*** Block opens ***

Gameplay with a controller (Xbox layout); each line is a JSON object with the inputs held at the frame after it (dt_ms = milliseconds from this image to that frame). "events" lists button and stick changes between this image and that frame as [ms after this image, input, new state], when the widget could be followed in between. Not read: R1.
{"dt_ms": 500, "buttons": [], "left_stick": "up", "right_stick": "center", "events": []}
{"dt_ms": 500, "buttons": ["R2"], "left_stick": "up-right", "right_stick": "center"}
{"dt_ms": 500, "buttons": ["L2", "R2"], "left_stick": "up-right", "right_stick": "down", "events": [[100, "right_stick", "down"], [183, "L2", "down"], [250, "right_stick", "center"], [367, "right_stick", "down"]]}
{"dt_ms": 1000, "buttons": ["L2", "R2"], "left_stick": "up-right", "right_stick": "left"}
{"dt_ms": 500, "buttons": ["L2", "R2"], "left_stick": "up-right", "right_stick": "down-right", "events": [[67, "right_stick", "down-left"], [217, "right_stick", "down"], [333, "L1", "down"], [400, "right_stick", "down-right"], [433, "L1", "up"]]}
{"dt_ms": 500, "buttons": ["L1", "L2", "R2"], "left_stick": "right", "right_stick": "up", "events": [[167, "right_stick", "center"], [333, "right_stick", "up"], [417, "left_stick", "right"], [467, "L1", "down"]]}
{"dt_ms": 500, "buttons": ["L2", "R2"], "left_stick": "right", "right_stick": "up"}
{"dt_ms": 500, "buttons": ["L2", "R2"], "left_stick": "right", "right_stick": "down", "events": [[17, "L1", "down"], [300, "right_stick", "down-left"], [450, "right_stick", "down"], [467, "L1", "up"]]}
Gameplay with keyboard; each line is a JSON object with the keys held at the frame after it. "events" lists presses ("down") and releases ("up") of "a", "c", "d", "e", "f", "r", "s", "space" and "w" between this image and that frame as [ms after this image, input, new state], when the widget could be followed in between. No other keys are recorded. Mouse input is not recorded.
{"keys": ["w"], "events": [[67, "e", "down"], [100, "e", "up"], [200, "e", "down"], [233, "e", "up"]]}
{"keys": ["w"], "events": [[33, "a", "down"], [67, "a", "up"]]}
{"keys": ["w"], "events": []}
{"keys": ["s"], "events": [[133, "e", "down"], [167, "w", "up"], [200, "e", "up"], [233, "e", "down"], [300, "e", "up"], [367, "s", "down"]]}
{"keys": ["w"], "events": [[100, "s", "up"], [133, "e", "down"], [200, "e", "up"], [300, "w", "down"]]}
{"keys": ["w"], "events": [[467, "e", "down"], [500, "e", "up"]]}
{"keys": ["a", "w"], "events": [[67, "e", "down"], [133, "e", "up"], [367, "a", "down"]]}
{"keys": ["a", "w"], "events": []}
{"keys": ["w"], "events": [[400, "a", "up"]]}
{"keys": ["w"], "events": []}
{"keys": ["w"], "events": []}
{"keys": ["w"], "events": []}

*** Block closes ***

_Activity_. Transcribe the whole listing exactly.

_Result_.
Gameplay with a controller (Xbox layout); each line is a JSON object with the inputs held at the frame after it (dt_ms = milliseconds from this image to that frame). "events" lists button and stick changes between this image and that frame as [ms after this image, input, new state], when the widget could be followed in between. Not read: R1.
{"dt_ms": 500, "buttons": [], "left_stick": "up", "right_stick": "center", "events": []}
{"dt_ms": 500, "buttons": ["R2"], "left_stick": "up-right", "right_stick": "center"}
{"dt_ms": 500, "buttons": ["L2", "R2"], "left_stick": "up-right", "right_stick": "down", "events": [[100, "right_stick", "down"], [183, "L2", "down"], [250, "right_stick", "center"], [367, "right_stick", "down"]]}
{"dt_ms": 1000, "buttons": ["L2", "R2"], "left_stick": "up-right", "right_stick": "left"}
{"dt_ms": 500, "buttons": ["L2", "R2"], "left_stick": "up-right", "right_stick": "down-right", "events": [[67, "right_stick", "down-left"], [217, "right_stick", "down"], [333, "L1", "down"], [400, "right_stick", "down-right"], [433, "L1", "up"]]}
{"dt_ms": 500, "buttons": ["L1", "L2", "R2"], "left_stick": "right", "right_stick": "up", "events": [[167, "right_stick", "center"], [333, "right_stick", "up"], [417, "left_stick", "right"], [467, "L1", "down"]]}
{"dt_ms": 500, "buttons": ["L2", "R2"], "left_stick": "right", "right_stick": "up"}
{"dt_ms": 500, "buttons": ["L2", "R2"], "left_stick": "right", "right_stick": "down", "events": [[17, "L1", "down"], [300, "right_stick", "down-left"], [450, "right_stick", "down"], [467, "L1", "up"]]}
Gameplay with keyboard; each line is a JSON object with the keys held at the frame after it. "events" lists presses ("down") and releases ("up") of "a", "c", "d", "e", "f", "r", "s", "space" and "w" between this image and that frame as [ms after this image, input, new state], when the widget could be followed in between. No other keys are recorded. Mouse input is not recorded.
{"keys": ["w"], "events": [[67, "e", "down"], [100, "e", "up"], [200, "e", "down"], [233, "e", "up"]]}
{"keys": ["w"], "events": [[33, "a", "down"], [67, "a", "up"]]}
{"keys": ["w"], "events": []}
{"keys": ["s"], "events": [[133, "e", "down"], [167, "w", "up"], [200, "e", "up"], [233, "e", "down"], [300, "e", "up"], [367, "s", "down"]]}
{"keys": ["w"], "events": [[100, "s", "up"], [133, "e", "down"], [200, "e", "up"], [300, "w", "down"]]}
{"keys": ["w"], "events": [[467, "e", "down"], [500, "e", "up"]]}
{"keys": ["a", "w"], "events": [[67, "e", "down"], [133, "e", "up"], [367, "a", "down"]]}
{"keys": ["a", "w"], "events": []}
{"keys": ["w"], "events": [[400, "a", "up"]]}
{"keys": ["w"], "events": []}
{"keys": ["w"], "events": []}
{"keys": ["w"], "events": []}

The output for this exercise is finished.